Well I’m not the worlds most masculine man
But I know what I am and I’m glad I’m a man
And so is Lola
It’s a mixed up muddled up shook up world … lo-lo Lola
April 17th, 2012 § Leave a Comment
The last place we lived before our family immigrated to the States was in a town called Noh Nyun Dong. It was a two story house on what was then the outskirts of Seoul. My parents scrimped and saved on their modest teachers’ salaries to purchase it. It sat on an unpaved street with an open sewer running through the middle. One in a row of homes hidden from the street by concrete walls. Each with its own front gate leading to an inner court, and then to the house.
It was the second of two homes in Korea I can recall. When we moved in, I remember being awed by the indoor plumbing – my first ever toilet. Oh, and when we got our first refrigerator. I remember repeatedly sticking my hand in it in disbelief, laughing, “Oohing” and “Aahing”. We heated and cooked with coal, and sat in front of a little black and white TV with programming starting in the early evening. Out front, we played for hours in the dirt, games created by poor kids with rocks and sticks. We ran around on the hill behind our house catching frogs and grasshoppers. And the concrete bridge over the sewer became the neighborhood pitch, an old flat volleyball, the soccer ball.
Boys walked around, arms draped over shoulder, even holding hands. Old men squatted in circles, talking story. And the young rose for their elders.
Are they real – my memories? Did these things really happen? Or are they pieces of my past, polished to a glow beyond reality by that narcotic optimism – the optimism of a child?

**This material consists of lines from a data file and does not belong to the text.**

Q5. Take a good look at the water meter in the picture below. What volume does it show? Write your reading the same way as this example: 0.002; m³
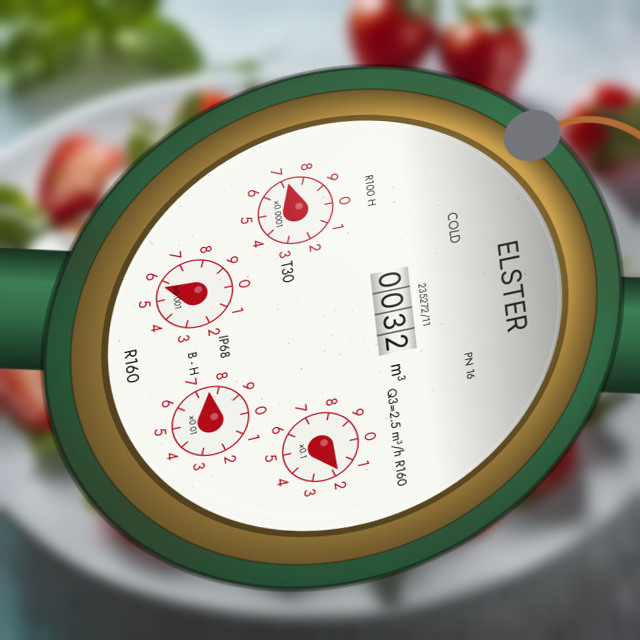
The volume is 32.1757; m³
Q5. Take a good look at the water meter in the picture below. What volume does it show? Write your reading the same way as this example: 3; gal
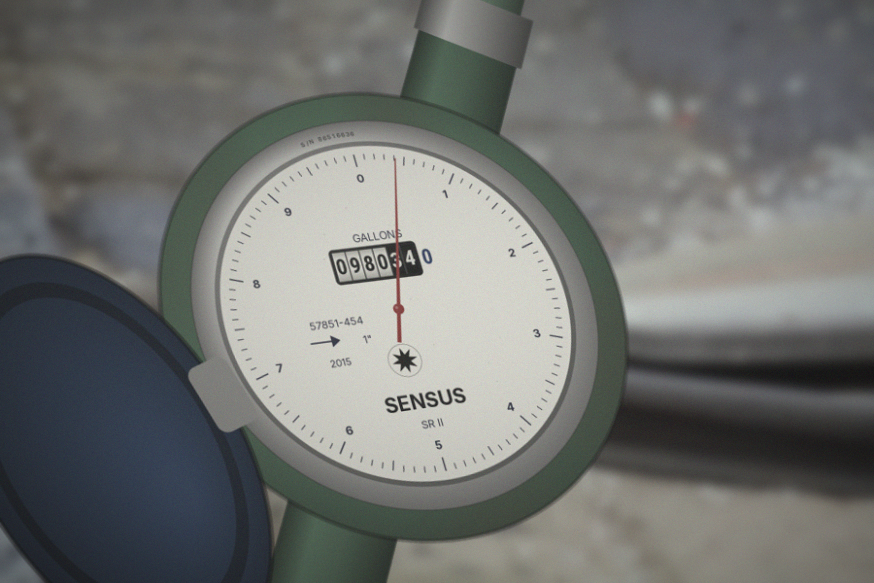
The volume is 980340.4; gal
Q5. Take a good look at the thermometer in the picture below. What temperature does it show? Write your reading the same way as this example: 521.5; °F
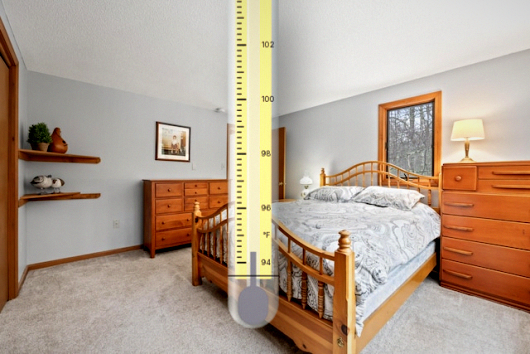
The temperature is 94.4; °F
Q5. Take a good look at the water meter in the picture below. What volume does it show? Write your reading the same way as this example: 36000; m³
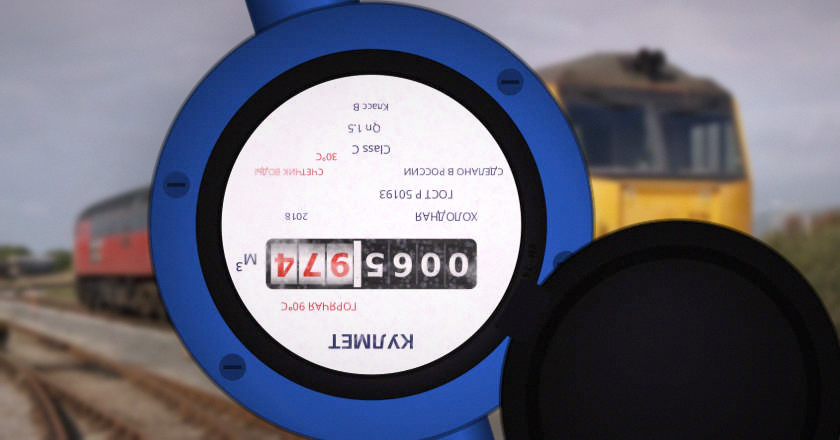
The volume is 65.974; m³
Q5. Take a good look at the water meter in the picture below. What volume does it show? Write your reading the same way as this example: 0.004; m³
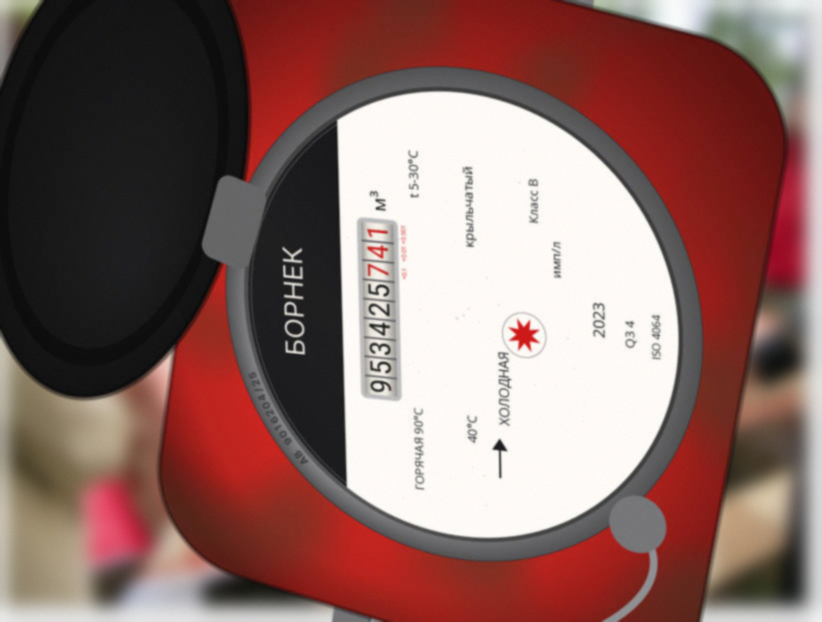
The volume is 953425.741; m³
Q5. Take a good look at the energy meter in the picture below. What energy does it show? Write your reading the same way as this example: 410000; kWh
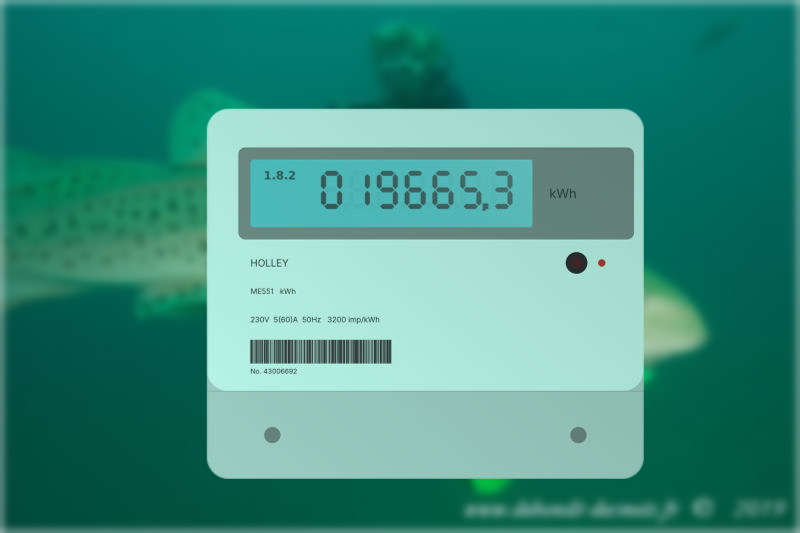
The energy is 19665.3; kWh
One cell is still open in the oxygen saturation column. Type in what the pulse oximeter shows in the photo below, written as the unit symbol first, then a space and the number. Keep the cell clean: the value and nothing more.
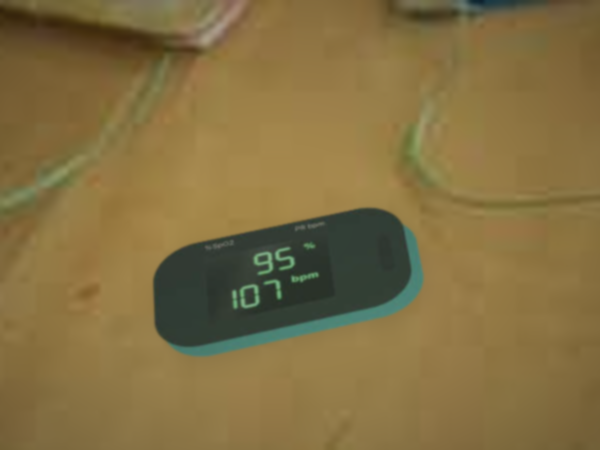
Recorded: % 95
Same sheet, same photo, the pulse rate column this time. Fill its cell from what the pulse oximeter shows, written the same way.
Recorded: bpm 107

Just got back yesterday from a short trip to Korea … back from where I once belonged. The Seoul of my youth – my dirty, poor, living Seoul I discovered was hidden behind a guantlet of cold, glass high-rises; the plain, humble people replaced by walking mannequins. I had to get on foot, look down alleys to see the lingering vestiges of my Seoul. And wondered, “If this is progress, what’s all the rush?”